Btw. I'm not wrong, I was in the loo while i was reading the mag and i mailed the  caption through the mobile gmail app...


----------



## narangz (Apr 8, 2008)

Congrats


----------



## ray|raven (Apr 8, 2008)

Gratz. What'd you get?


----------



## aku (Apr 8, 2008)

thanks mate.

i still haven't got anything.. but looking forward to getting something...


----------



## Faun (Apr 8, 2008)

congrats


----------



## MetalheadGautham (Apr 8, 2008)

aku said:


> I was in the loo while i was reading the mag and i mailed the  caption through the mobile gmail app...

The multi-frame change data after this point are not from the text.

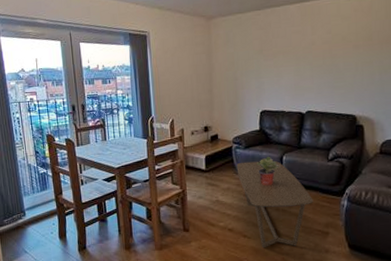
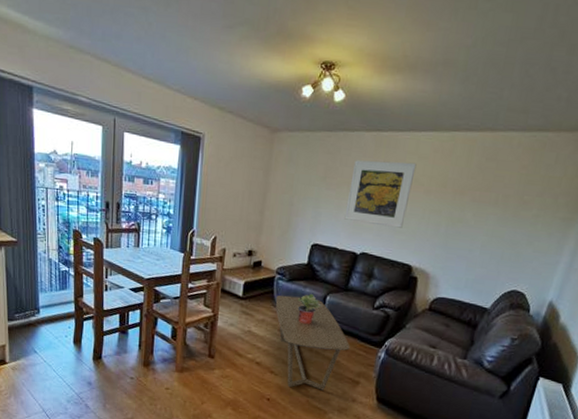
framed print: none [285,23,342,85] -> present [344,160,417,228]

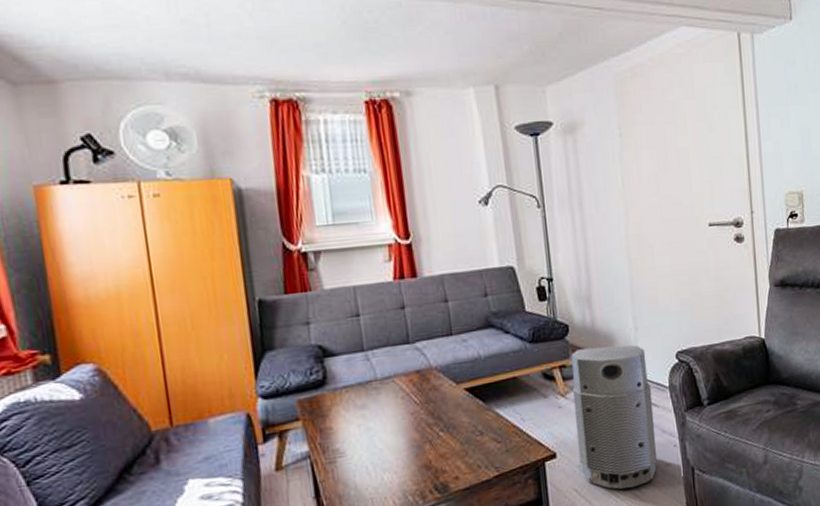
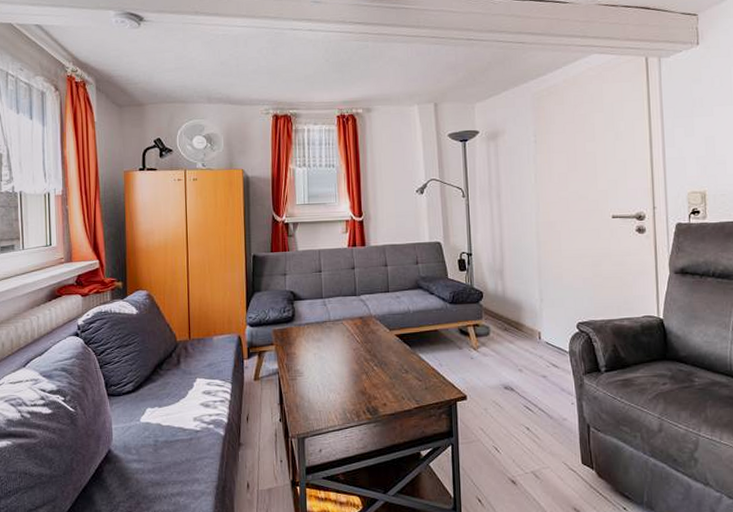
air purifier: present [571,344,658,490] -> none [483,312,556,435]

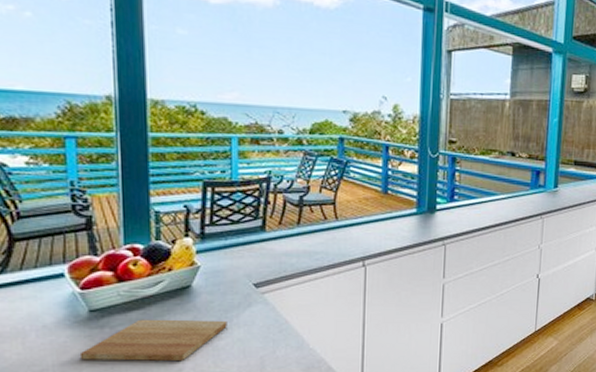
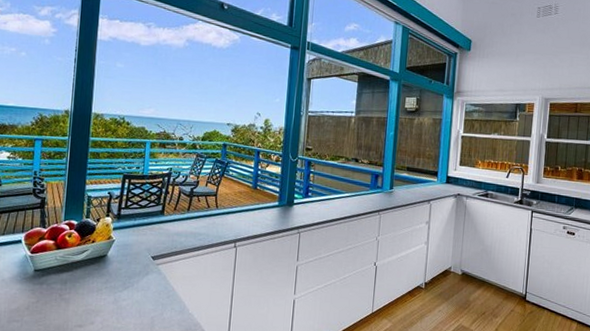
cutting board: present [79,319,227,361] -> none [23,279,130,315]

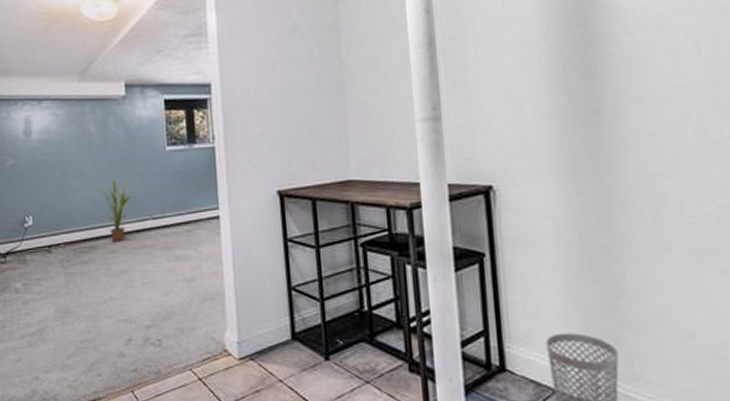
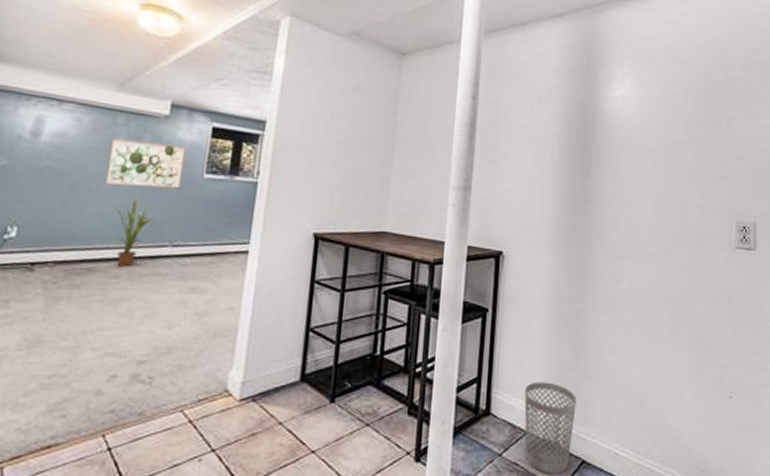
wall art: none [84,122,149,170] -> present [104,138,187,189]

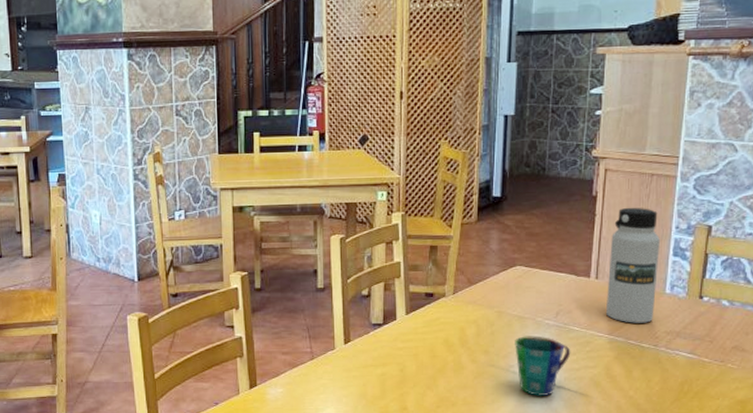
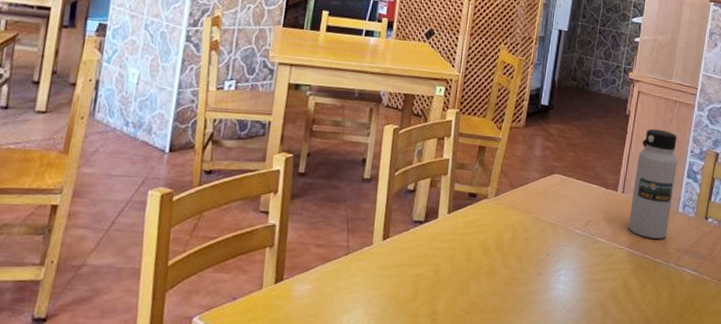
cup: present [515,336,571,397] -> none [546,244,595,307]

glad to know yet another loo multitasker has won a prize


----------



## ray|raven (Apr 8, 2008)

^Lolz.


----------



## The Conqueror (Apr 8, 2008)

WOW ! Congrats


----------



## aku (Apr 8, 2008)

thanks mates...
btw. who els did win while multitasking from the loo?


----------



## ?doubtfire? (Apr 8, 2008)

Congrats aku


----------



## victor_rambo (Apr 8, 2008)

Congo........btw what is the prize you got?(sorry but I don't buy digit!)


----------



## Vishal Gupta (Apr 8, 2008)

Congratulations.


----------



## ancientrites (Apr 8, 2008)

congrats for what ever you have won


----------



## aku (Apr 8, 2008)

thanking ya all... 
i still haven't got anything, but most probably they'll be sending me a book.


----------



## DigitalDude (Apr 8, 2008)

Family Guy said:


> Big deal
> Go bare your ass and rejoice.


way to be a moron



_


----------



## utsav (Apr 8, 2008)

^^ ??


----------



## hullap (May 23, 2008)

congo dude


----------



## Pat (May 23, 2008)

Bumping a 50 days old thread ? or you want to know what he won


----------



## Pathik (May 23, 2008)

Yea hullap u n00b, stop bumping old threads.


----------



## MetalheadGautham (May 24, 2008)

hullap said:


> congo dude


response delayed by 50 days.

get a life.


----------



## hullap (May 24, 2008)

Pat said:


> Bumping a 50 days old thread ? or you want to know what he won


omg, now if ppl at irc (G__') post old threads
how do i know its on the 2nd or 3rd page


----------



## Pathik (May 24, 2008)

Who is G_'? Never heard of him. Dont make excuses


----------



## hullap (May 24, 2008)

next time you come to IRC, ill show u


----------



## Garbage (May 24, 2008)

Pathik said:


> Who is G_'? Never heard of him. Dont make excuses


G_` is an un-authorized user of hullap's IRC


----------



## The_Devil_Himself (May 24, 2008)

dont blame G_',its just a IRC legend,not for real.


----------



## Garbage (May 24, 2008)

hullap said:


> omg, now if ppl at irc (G__') post old threads
> how do i know its on the 2nd or 3rd page


You can reply with *"omg... my cat typed that !!!"*


----------



## Pathik (May 24, 2008)

Yep that would have been better.
Grow up kid. Dont make imaginary IRC friends.


----------



## shantanu (Jun 2, 2008)

family guy sent on vacation with his family for hostile activities and multiple homicide


----------



## Pathik (Jun 2, 2008)

^^ Good riddance


----------